Der Rat darf nicht auf seine demokratischen Rechte verzichten

Rainer Wiesen

Wer soll über die Kleine Höhe als Forensik Standort beschließen – Hauptausschuss oder Rat?

Der Ältestenrat, dem die Bürgermeister und Fraktionsspitzen angehören, soll am 21. April über das Vorgehen am 11. Mai entscheiden.

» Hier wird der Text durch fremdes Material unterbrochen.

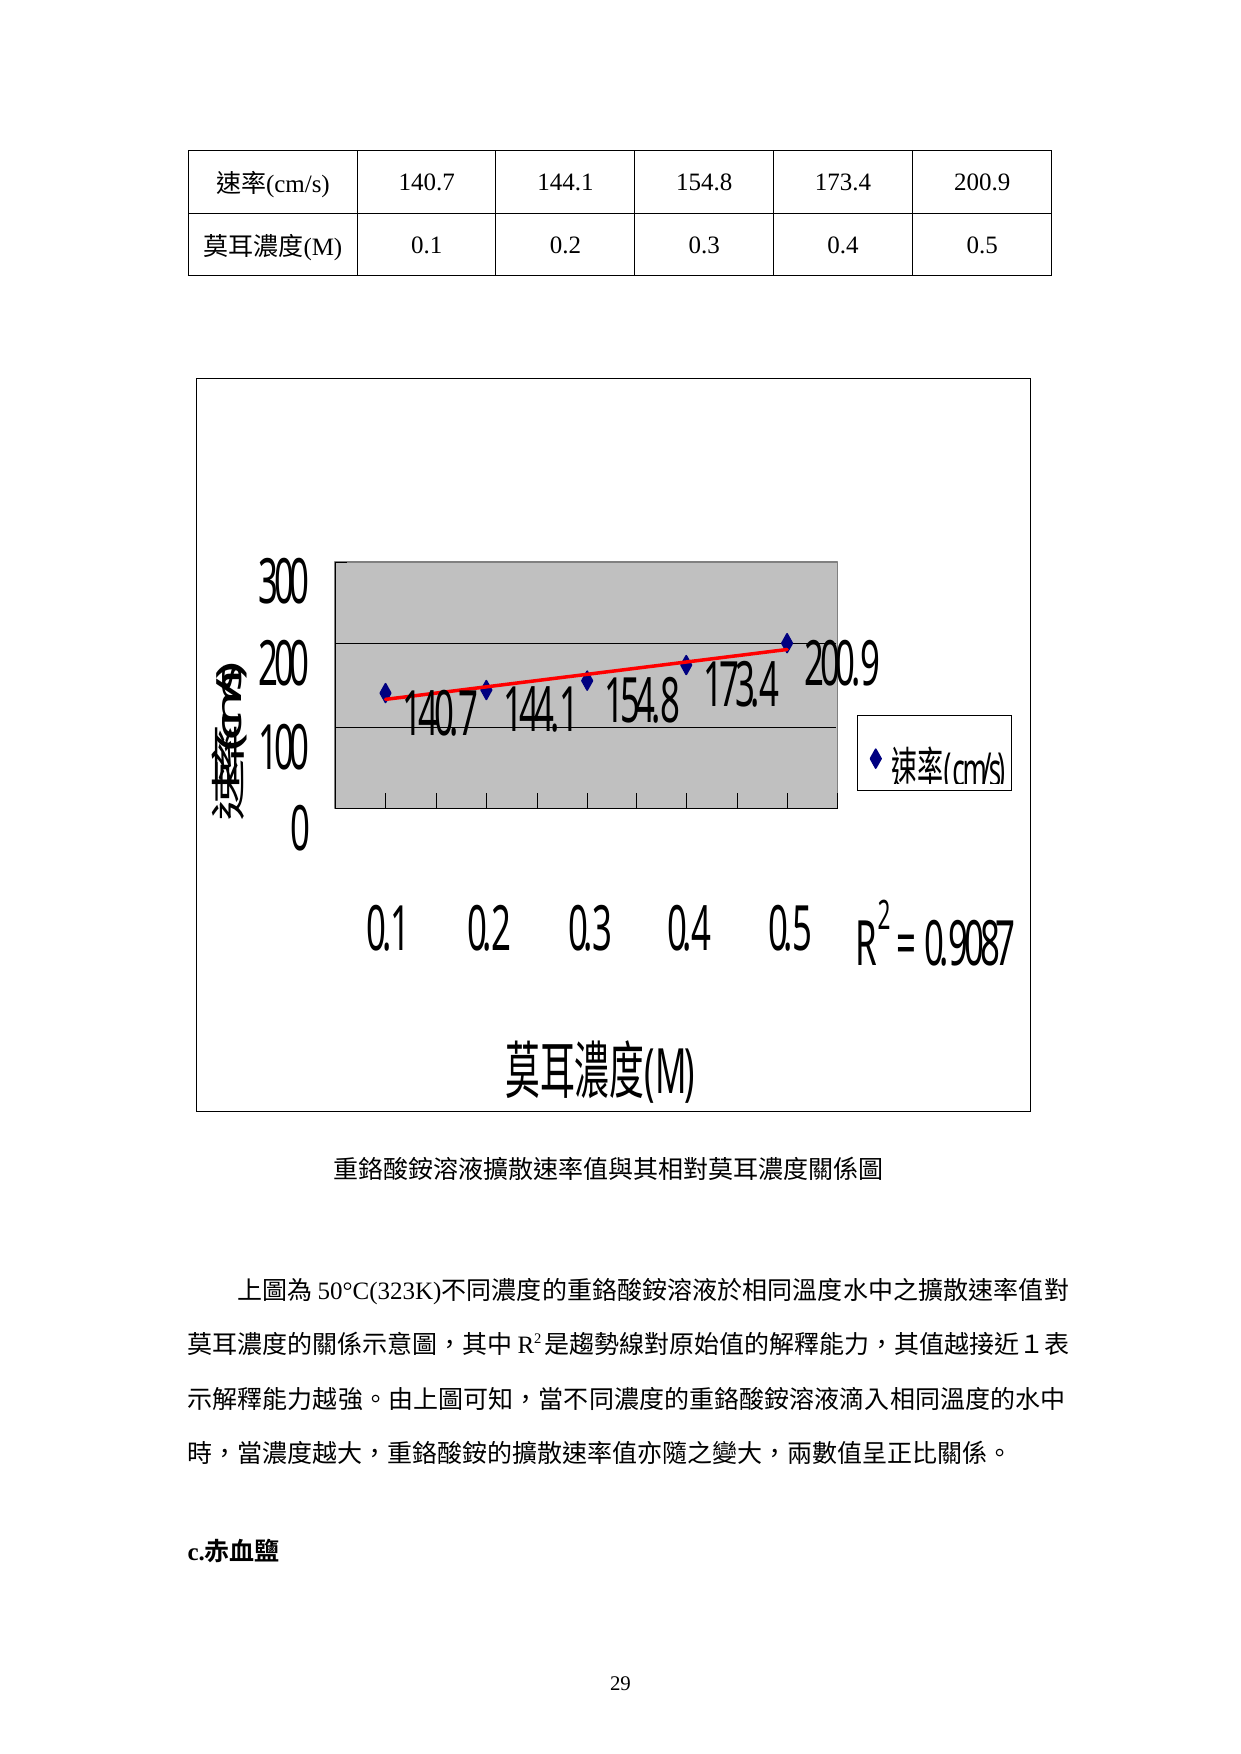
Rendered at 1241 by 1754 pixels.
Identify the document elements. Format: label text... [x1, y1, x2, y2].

table_cell 0.5 [913, 214, 1051, 275]
table_cell 0.4 [774, 214, 912, 275]
table_cell 0.1 [358, 214, 495, 275]
table_header 173.4 [774, 151, 912, 213]
text 上圖為50°C(323K)不同濃度的重鉻酸銨溶液於相同溫度水中之擴散速率值對莫耳濃度的關係示意圖，其中R2是趨勢線對原始值的解釋能力，其值越接近１表示解釋能力越強。由上圖可知，當不同濃度的重鉻酸銨溶液滴入相同溫度的水中時，當濃度越大，重鉻酸銨的擴散速率值亦隨之變大，兩數值呈正比關係。 [187, 1270, 1069, 1470]
table_header 200.9 [913, 151, 1051, 213]
table_header 144.1 [496, 151, 634, 213]
table_header 154.8 [635, 151, 773, 213]
text c.赤血鹽 [187, 1531, 1053, 1567]
text 重鉻酸銨溶液擴散速率值與其相對莫耳濃度關係圖 [333, 1150, 884, 1186]
table_cell 0.2 [496, 214, 634, 275]
table_header 速率(cm/s) [189, 151, 357, 213]
table_cell 0.3 [635, 214, 773, 275]
table_cell 莫耳濃度(M) [189, 214, 357, 275]
table_header 140.7 [358, 151, 495, 213]
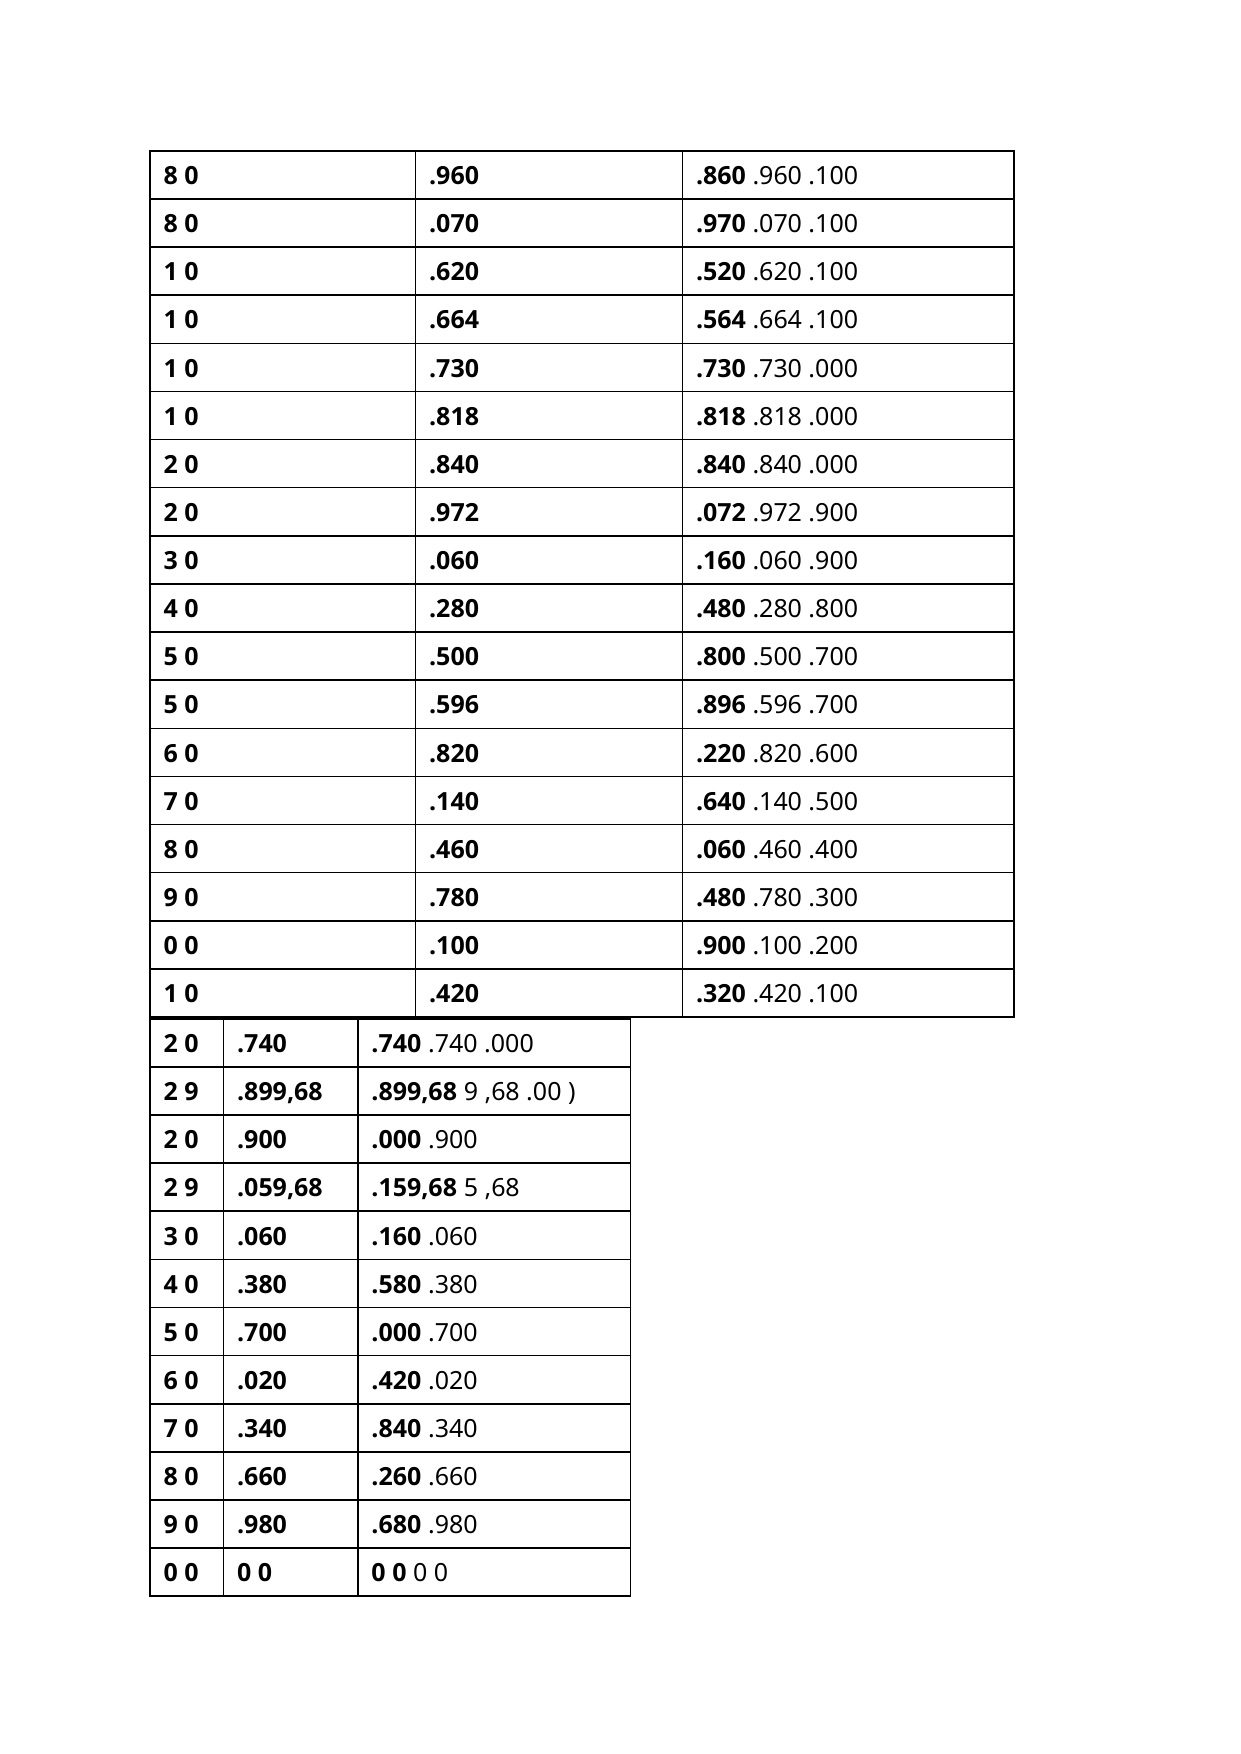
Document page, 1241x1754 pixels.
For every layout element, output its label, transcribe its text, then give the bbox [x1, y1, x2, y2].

table_cell .220 .820 .600 [683, 729, 1013, 776]
table_cell 2 0 [151, 488, 415, 535]
table_cell .260 .660 [359, 1453, 630, 1499]
table_cell 1 0 [151, 248, 415, 294]
table_cell .420 [416, 970, 682, 1016]
table_cell 7 0 [151, 1405, 223, 1451]
table_cell .020 [224, 1356, 357, 1403]
table_cell 4 0 [151, 1260, 223, 1307]
table_cell .818 [416, 392, 682, 439]
table_cell .820 [416, 729, 682, 776]
table_cell 0 0 0 0 [359, 1549, 630, 1595]
table_cell 5 0 [151, 633, 415, 679]
table_cell .500 [416, 633, 682, 679]
table_cell .840 [416, 440, 682, 487]
table_cell .730 [416, 344, 682, 391]
table_cell .780 [416, 873, 682, 920]
table_cell 5 0 [151, 681, 415, 727]
table_cell .140 [416, 777, 682, 824]
table_cell .596 [416, 681, 682, 727]
table_cell 1 0 [151, 392, 415, 439]
table_cell .159,68 5 ,68 [359, 1164, 630, 1210]
table_cell .900 .100 .200 [683, 922, 1013, 968]
table_cell 6 0 [151, 1356, 223, 1403]
table_cell .980 [224, 1501, 357, 1547]
table_cell 8 0 [151, 200, 415, 246]
table_cell 2 9 [151, 1068, 223, 1114]
table_cell 8 0 [151, 152, 415, 198]
table_cell .680 .980 [359, 1501, 630, 1547]
table_cell .972 [416, 488, 682, 535]
table_cell .840 .840 .000 [683, 440, 1013, 487]
table_cell .700 [224, 1308, 357, 1355]
table_cell .070 [416, 200, 682, 246]
table_cell 5 0 [151, 1308, 223, 1355]
table_cell .970 .070 .100 [683, 200, 1013, 246]
table_cell .072 .972 .900 [683, 488, 1013, 535]
table_cell .818 .818 .000 [683, 392, 1013, 439]
table_cell .800 .500 .700 [683, 633, 1013, 679]
table_cell .340 [224, 1405, 357, 1451]
table_cell 2 0 [151, 440, 415, 487]
table_header 2 0 [151, 1020, 223, 1066]
table_cell .320 .420 .100 [683, 970, 1013, 1016]
table_cell .900 [224, 1116, 357, 1162]
table_cell 1 0 [151, 970, 415, 1016]
table_cell .060 [416, 537, 682, 583]
table_cell .100 [416, 922, 682, 968]
table_cell 1 0 [151, 344, 415, 391]
table_cell 2 9 [151, 1164, 223, 1210]
table_cell 0 0 [151, 1549, 223, 1595]
table_cell .564 .664 .100 [683, 296, 1013, 342]
table_cell .860 .960 .100 [683, 152, 1013, 198]
table_cell .480 .280 .800 [683, 585, 1013, 631]
table_cell 8 0 [151, 825, 415, 872]
table_cell 8 0 [151, 1453, 223, 1499]
table_cell 0 0 [224, 1549, 357, 1595]
table_cell .160 .060 .900 [683, 537, 1013, 583]
table_cell 3 0 [151, 537, 415, 583]
table_cell .280 [416, 585, 682, 631]
table_cell 3 0 [151, 1212, 223, 1258]
table_cell .580 .380 [359, 1260, 630, 1307]
table_cell .899,68 9 ,68 .00 ) [359, 1068, 630, 1114]
table_cell .060 [224, 1212, 357, 1258]
table_cell .840 .340 [359, 1405, 630, 1451]
table_cell .620 [416, 248, 682, 294]
table_cell .520 .620 .100 [683, 248, 1013, 294]
table_cell .059,68 [224, 1164, 357, 1210]
table_cell 9 0 [151, 1501, 223, 1547]
table_cell .960 [416, 152, 682, 198]
table_cell 4 0 [151, 585, 415, 631]
table_cell 6 0 [151, 729, 415, 776]
table_header .740 .740 .000 [359, 1020, 630, 1066]
table_cell 9 0 [151, 873, 415, 920]
table_cell .460 [416, 825, 682, 872]
table_cell .000 .700 [359, 1308, 630, 1355]
table_cell .664 [416, 296, 682, 342]
table_header .740 [224, 1020, 357, 1066]
table_cell .640 .140 .500 [683, 777, 1013, 824]
table_cell .660 [224, 1453, 357, 1499]
table_cell .896 .596 .700 [683, 681, 1013, 727]
table_cell .899,68 [224, 1068, 357, 1114]
table_cell 2 0 [151, 1116, 223, 1162]
table_cell .160 .060 [359, 1212, 630, 1258]
table_cell 1 0 [151, 296, 415, 342]
table_cell .380 [224, 1260, 357, 1307]
table_cell .060 .460 .400 [683, 825, 1013, 872]
table_cell .480 .780 .300 [683, 873, 1013, 920]
table_cell 0 0 [151, 922, 415, 968]
table_cell .000 .900 [359, 1116, 630, 1162]
table_cell 7 0 [151, 777, 415, 824]
table_cell .730 .730 .000 [683, 344, 1013, 391]
table_cell .420 .020 [359, 1356, 630, 1403]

Gerd-Peter Zielezinski, Vorsitzender der Ratsfraktion DIE LINKE, stellt klar: „Auch unter Corona-Bedingungen können alle Stadtverordneten unter sicheren Bedingungen zur Ratssitzung zusammenkommen. Es ist unverständlich, warum wir gewählten Vertreter*innen auf unser demokratisches Recht verzichten sollten. Es ist undemokratisch, dass Stadtverordnete an unserer Mandatsausübung gehindert werden sollen.“

Berät allein der Hauptausschuss, hat zwei Drittel der Stadtverordneten keine Möglichkeit sich an der Abstimmung zu beteiligen. Es besteht dann die Gefahr, dass Stadtverordnete von SPD und CDU mit abweichender Meinung nicht an der Abstimmung beteiligt werden.

„Dass nur Fraktionsvorsitzende und Bürgermeister*innen im Ältestenrat entscheiden sollen, ob der Rat sich seiner demokratischen Rechte beschneidet, lehnen wir entschieden ab“, betont Zielezinski.